#### Your instructions
Search the listing below for the line containing "September 2013". From there through the line containing "List of Professional Organizations", transcribe every line exactly, both ends included.

===== Information shown

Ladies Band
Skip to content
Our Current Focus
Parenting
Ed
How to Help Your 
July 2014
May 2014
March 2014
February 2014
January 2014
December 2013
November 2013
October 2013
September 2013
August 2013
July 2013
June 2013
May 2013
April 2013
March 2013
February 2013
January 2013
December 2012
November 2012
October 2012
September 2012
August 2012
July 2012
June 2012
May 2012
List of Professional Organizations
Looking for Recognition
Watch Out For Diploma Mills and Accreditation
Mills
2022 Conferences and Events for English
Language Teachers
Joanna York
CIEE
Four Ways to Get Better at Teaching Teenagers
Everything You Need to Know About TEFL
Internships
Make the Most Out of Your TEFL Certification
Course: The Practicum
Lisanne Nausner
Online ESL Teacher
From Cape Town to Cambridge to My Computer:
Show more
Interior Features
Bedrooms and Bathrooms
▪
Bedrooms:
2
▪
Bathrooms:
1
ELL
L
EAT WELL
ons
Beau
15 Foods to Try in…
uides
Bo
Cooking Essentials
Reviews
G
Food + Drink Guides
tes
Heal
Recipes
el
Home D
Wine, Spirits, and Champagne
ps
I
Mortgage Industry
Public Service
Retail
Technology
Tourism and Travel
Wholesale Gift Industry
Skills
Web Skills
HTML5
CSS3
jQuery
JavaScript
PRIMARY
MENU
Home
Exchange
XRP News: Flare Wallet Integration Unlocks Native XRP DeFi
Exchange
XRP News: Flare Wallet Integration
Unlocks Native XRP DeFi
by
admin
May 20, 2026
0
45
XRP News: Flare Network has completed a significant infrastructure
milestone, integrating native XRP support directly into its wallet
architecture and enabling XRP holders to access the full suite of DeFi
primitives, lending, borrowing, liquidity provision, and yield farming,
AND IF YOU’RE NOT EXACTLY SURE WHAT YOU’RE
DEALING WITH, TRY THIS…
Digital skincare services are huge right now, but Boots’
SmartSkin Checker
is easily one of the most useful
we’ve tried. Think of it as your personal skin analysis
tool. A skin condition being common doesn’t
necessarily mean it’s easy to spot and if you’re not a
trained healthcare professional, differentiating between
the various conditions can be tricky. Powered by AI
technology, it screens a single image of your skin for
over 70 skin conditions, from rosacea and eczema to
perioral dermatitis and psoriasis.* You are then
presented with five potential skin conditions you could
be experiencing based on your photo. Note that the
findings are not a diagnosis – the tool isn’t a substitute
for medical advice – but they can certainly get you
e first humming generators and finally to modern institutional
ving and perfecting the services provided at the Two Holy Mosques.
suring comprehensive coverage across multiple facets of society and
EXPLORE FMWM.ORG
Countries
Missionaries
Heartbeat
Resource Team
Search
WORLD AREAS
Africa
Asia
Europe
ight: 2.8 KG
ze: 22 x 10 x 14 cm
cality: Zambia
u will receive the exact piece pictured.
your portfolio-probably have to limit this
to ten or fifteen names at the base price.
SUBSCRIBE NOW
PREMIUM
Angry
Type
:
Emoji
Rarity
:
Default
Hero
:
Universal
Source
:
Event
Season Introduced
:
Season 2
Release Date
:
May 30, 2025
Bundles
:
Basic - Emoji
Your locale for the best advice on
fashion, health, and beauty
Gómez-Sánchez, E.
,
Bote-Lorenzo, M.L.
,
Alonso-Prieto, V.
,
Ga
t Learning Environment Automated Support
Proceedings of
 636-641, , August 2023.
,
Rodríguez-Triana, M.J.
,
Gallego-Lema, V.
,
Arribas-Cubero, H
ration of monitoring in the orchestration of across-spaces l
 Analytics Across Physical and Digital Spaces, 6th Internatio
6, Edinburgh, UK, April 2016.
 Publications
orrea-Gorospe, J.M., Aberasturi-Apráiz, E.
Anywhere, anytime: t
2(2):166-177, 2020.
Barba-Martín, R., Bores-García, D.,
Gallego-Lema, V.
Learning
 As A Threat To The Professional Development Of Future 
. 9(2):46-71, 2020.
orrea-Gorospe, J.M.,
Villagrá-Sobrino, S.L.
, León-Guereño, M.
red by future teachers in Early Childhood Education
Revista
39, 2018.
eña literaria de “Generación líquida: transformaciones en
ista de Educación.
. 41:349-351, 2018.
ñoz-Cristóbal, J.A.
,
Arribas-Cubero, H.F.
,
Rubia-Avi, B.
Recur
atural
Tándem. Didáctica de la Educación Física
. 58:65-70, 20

==========

#### Task output
September 2013
August 2013
July 2013
June 2013
May 2013
April 2013
March 2013
February 2013
January 2013
December 2012
November 2012
October 2012
September 2012
August 2012
July 2012
June 2012
May 2012
List of Professional Organizations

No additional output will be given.